Las fotos del estadio Malvinas Argentinas, de Mendoza, con la figura de las islas tapada, son una puñalada que costará sanar.
La guerra de Malvinas no es una causa más, ni una fecha decorativa en el mapa emotivo que nos enciende como país. Ir a pelear contra los ingleses (y sus amigos), allá por 1982, forma parte de la interminable secuencia de episodios que pusieron a prueba nuestro honor y dejaron al descubierto hasta qué punto los que gobiernan el país con capaces de decidir locuras.
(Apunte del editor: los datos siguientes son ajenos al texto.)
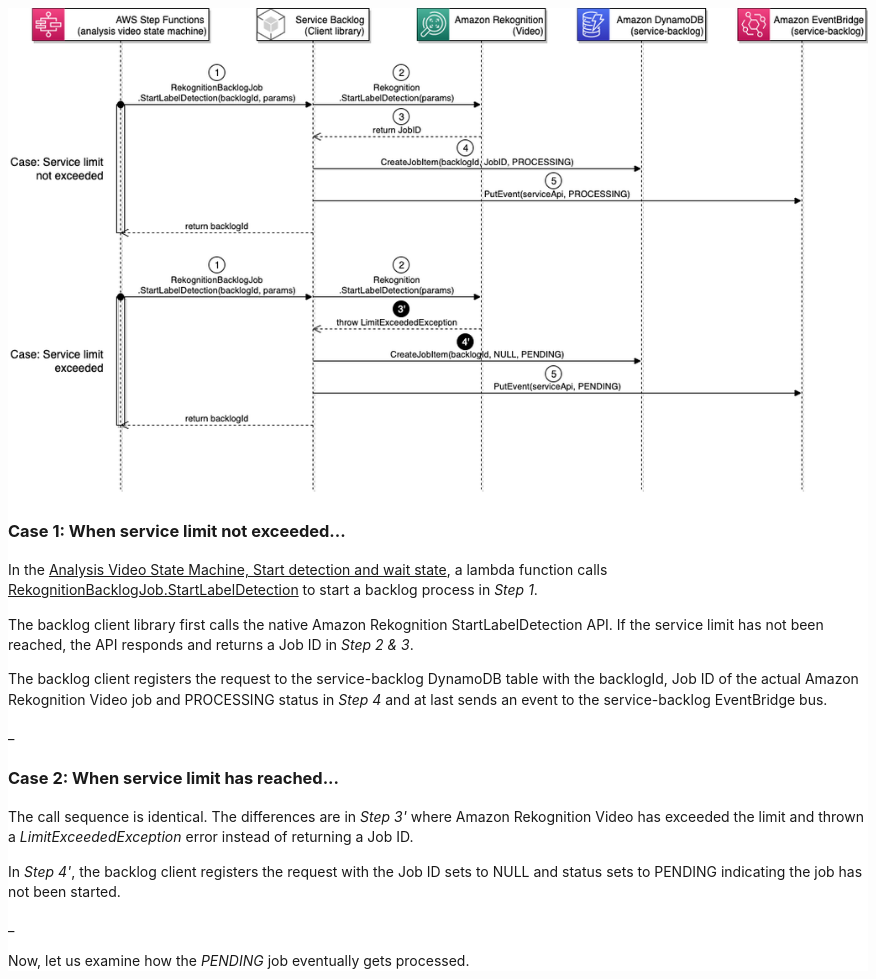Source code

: ![Caller initiated backlog request](../../../deployment/tutorials/images/backlog-sequence-diagram-caller.png)

### Case 1: When service limit not exceeded...
In the [Analysis Video State Machine, Start detection and wait state](../../main/analysis/video/README.md#state-start-detection-and-wait-iterator), a lambda function calls [RekognitionBacklogJob.StartLabelDetection](#component-service-backlog-client-library) to start a backlog process in _Step 1_.

The backlog client library first calls the native Amazon Rekognition StartLabelDetection API. If the service limit has not been reached, the API responds and returns a Job ID in _Step 2 & 3_.

The backlog client registers the request to the service-backlog DynamoDB table with the backlogId, Job ID of the actual Amazon Rekognition Video job and PROCESSING status in _Step 4_ and at last sends an event to the service-backlog EventBridge bus.

_

### Case 2: When service limit has reached...
The call sequence is identical. The differences are in _Step 3'_ where Amazon Rekognition Video has exceeded the limit and thrown a _LimitExceededException_ error instead of returning a Job ID.

In _Step 4'_, the backlog client registers the request with the Job ID sets to NULL and status sets to PENDING indicating the job has not been started.

_

Now, let us examine how the _PENDING_ job eventually gets processed.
Ni cabe analizar quién nos ganó o cómo, porque la guerra, como concepto, es algo inaceptable, por más que se trató de un reclamo justo sobre un territorio que nos pertenece. Si a esa lucha desigual se la plantea contra profesionales, condenando a nuestros muchachos a defenderse con un alambre y dos palitos, definitivamente es un hecho (in)moral.
Tenemos la obligación de contarles a nuestros hijos de qué se trató. Malvinas duele en la piel y en el corazón. Nos corresponde honrar la dignidad de los miles de compatriotas que fueron y la vida de los casi 700 que no volvieron, más las decenas de argentinos combatientes que no soportaron lo que vivieron en las islas y eligieron irse, al infinito y más allá, para terminar con tanto sufrimiento.
Desde entonces, se recuerda Malvinas con compromiso dispar. Mientras se sostiene la memoria identificando avenidas, plazas y monumentos que rinden homenaje a aquellos valientes, también nos encontramos con un extraño fenómeno: cantamos la marcha cada 2 de abril, repartimos medallas, aplausos en las canchas y algunas lágrimas. Los excombatientes son héroes por un día: cuando las luces del 2 de abril se apagan, vuelven a su condición de hombres grises hasta el año siguiente.
De todo eso se trata… Entonces, nos damos contra un paredón: en Argentina, desde los dirigentes de la AFA hasta los representantes del poder político, aceptan cosas que son asombrosas… o no tanto. En oportunidad del Mundial de Fútbol Sub 20, que nuestro país recibió de urgencia ante la deserción del organizador designado inicialmente, se aplica la orden de la Fifa de omitir cualquier mención (nombres) o imágenes que pudieran generar algún tipo de conflicto entre países. Hace unas semanas, desde la AFA y el Gobierno Nacional lo negaron de manera enfática. Y hasta hubo oradores de turno que sacaron pecho en la defensa de la soberanía nacional…
Las fotos del estadio Malvinas Argentinas, de Mendoza, con la figura de las islas tapada, son una puñalada que costará sanar. Solo para recordar: en 1982, mientras se disputaba la guerra, la selección argentina jugaba el Mundial de España 82. En forma simultánea. Está claro que hay intereses que se proyectan por encima de lo que nosotros, desde el llano, consideramos importante. ¿Qué pensarán en la AFA y en el Gobierno de Mendoza que es la dignidad? ¿Cuál es el límite del sometimiento? ¿Qué sigue ahora? ¿Cambiar el color de la bandera, prohibir el himno o pedirle a Messi que ante Inglaterra juegue mal?
Al riesgo de pisar y resbalar, el poder político eligió la peor de las trincheras: la ausencia. Ni una palabra. La posición invisible libera de la exposición y la responsabilidad de hacerse cargo de las consecuencias. Tal vez, superados por el pudor, prefirieron no decir nada y mirar para otro lado, como perro que volteó la olla.
El país de los campeones del mundo también es el de los dirigentes que tienen doble vara. Ofender a Malvinas y a sus referentes no se repara con un mensaje en las redes sociales, que seguramente estará siendo redactado. Mientras tanto, el espectáculo debe continuar.